Various Artists

Ruckus Juice and Chittlins

http://www.divshare.com/download/4840211-e87

The jug maybe the the most versatile kitchen staple outside of the crafty spoon when it comes to making music. The saute pan was abandoned as a percussion tool during the Great Depression and the food processor was a failure from the start. My earliest memories of jug bands consist of offensive hillbilly stereotypes in Warner Brothers cartoons and Emmit Otter’s Jug Band Christmas. However, I always found something tragic, but comic about its flatulent “oom-pa-pa” refrains.

The only man to lift the jug to new heights was Roky Erickson and the 13th Floor Elevators who utilized an electric jug on their earliest forays into Texas psychedelia. Therefore, we are left with dusty 78s of the 20s and 30s to satisfy a craving for old-fashioned jug band music.

The Yazoo label is an excellent resource for the forgotten history of American folk, blues and country and its catalogue rivals anything found on the Smithsonian-Folkways series of albums. I’ve never heard of a single soul on this compilation and chances are you haven’t stumbled upon King David’s Jug Band or Cannon’s Jug Stompers (How’s that for a image!) either. There isn’t a mournful moment on the whole album.
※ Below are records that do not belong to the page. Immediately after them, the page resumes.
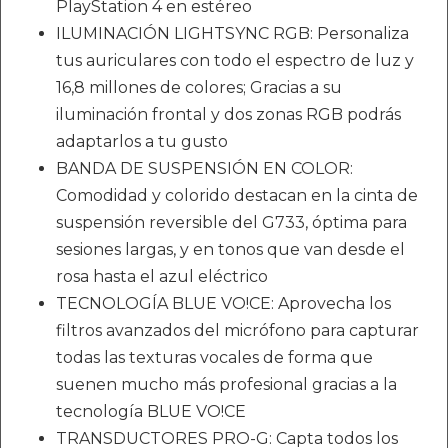
PlayStation 4 en estéreo
ILUMINACIÓN LIGHTSYNC RGB: Personaliza
tus auriculares con todo el espectro de luz y
16,8 millones de colores; Gracias a su
iluminación frontal y dos zonas RGB podrás
adaptarlos a tu gusto
BANDA DE SUSPENSIÓN EN COLOR:
Comodidad y colorido destacan en la cinta de
suspensión reversible del G733, óptima para
sesiones largas, y en tonos que van desde el
rosa hasta el azul eléctrico
TECNOLOGÍA BLUE VO!CE: Aprovecha los
filtros avanzados del micrófono para capturar
todas las texturas vocales de forma que
suenen mucho más profesional gracias a la
tecnología BLUE VO!CE
TRANSDUCTORES PRO-G: Capta todos los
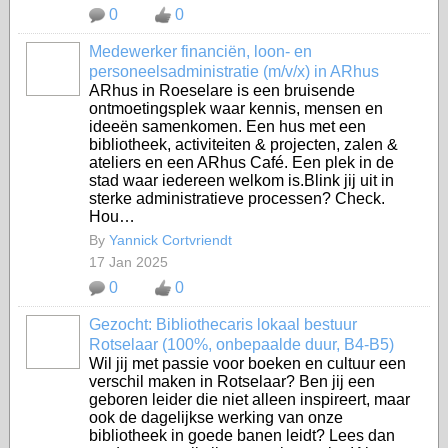
0
0
Medewerker financiën, loon- en
personeelsadministratie (m/v/x) in ARhus
ARhus in Roeselare is een bruisende
ontmoetingsplek waar kennis, mensen en
ideeën samenkomen. Een hus met een
bibliotheek, activiteiten & projecten, zalen &
ateliers en een ARhus Café. Een plek in de
stad waar iedereen welkom is.Blink jij uit in
sterke administratieve processen? Check.
Hou…
By
Yannick Cortvriendt
17 Jan 2025
0
0
Gezocht: Bibliothecaris lokaal bestuur
Rotselaar (100%, onbepaalde duur, B4-B5)
Wil jij met passie voor boeken en cultuur een
verschil maken in Rotselaar? Ben jij een
geboren leider die niet alleen inspireert, maar
ook de dagelijkse werking van onze
bibliotheek in goede banen leidt? Lees dan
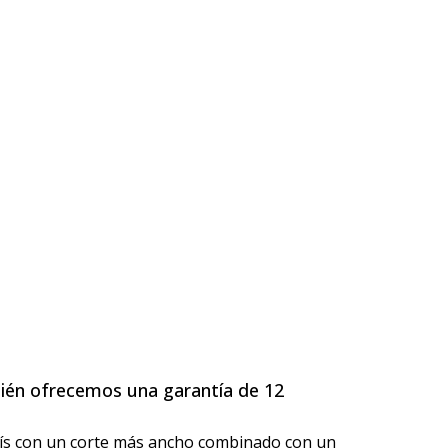
ién ofrecemos una garantía de 12
uís con un corte más ancho combinado con un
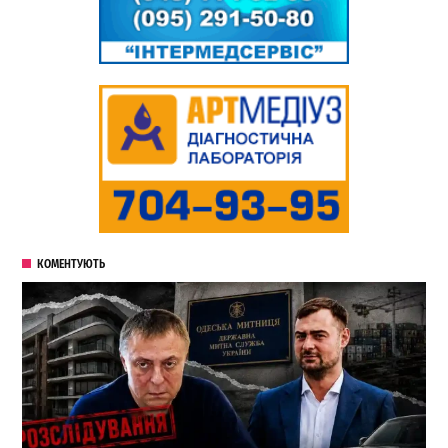
КОМЕНТУЮТЬ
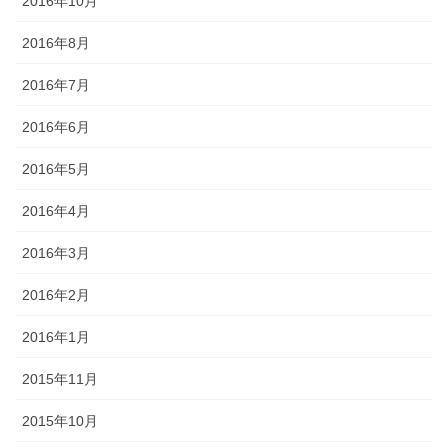
2016年10月
2016年8月
2016年7月
2016年6月
2016年5月
2016年4月
2016年3月
2016年2月
2016年1月
2015年11月
2015年10月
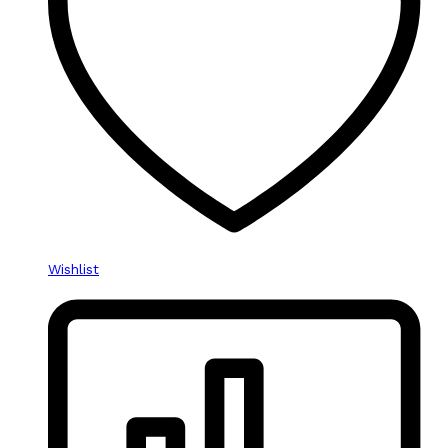
Wishlist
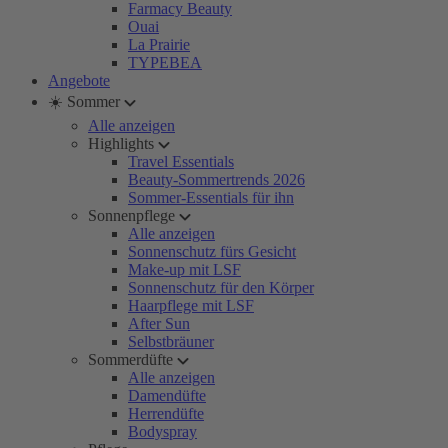
Farmacy Beauty
Ouai
La Prairie
TYPEBEA
Angebote
☀️ Sommer
Alle anzeigen
Highlights
Travel Essentials
Beauty-Sommertrends 2026
Sommer-Essentials für ihn
Sonnenpflege
Alle anzeigen
Sonnenschutz fürs Gesicht
Make-up mit LSF
Sonnenschutz für den Körper
Haarpflege mit LSF
After Sun
Selbstbräuner
Sommerdüfte
Alle anzeigen
Damendüfte
Herrendüfte
Bodyspray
This is a music of celebration as these musicians draw upon or predate blues, folk, bluegrass, western swing and jazz to create a joyous clatter. It’s also interesting to hear how each artists utilizes the lowly jug in so many different ways. Some use it to imitate the human voice, others use it as a percussion instrument of sorts while some use it for comic relief. It provides such a distinctive sound that it makes you wonder why more bands haven’t adopted it today. Ruckus Juice and Chittlins documents a thoroughly American form of music and stands as one of the better comps on the Yazoo label.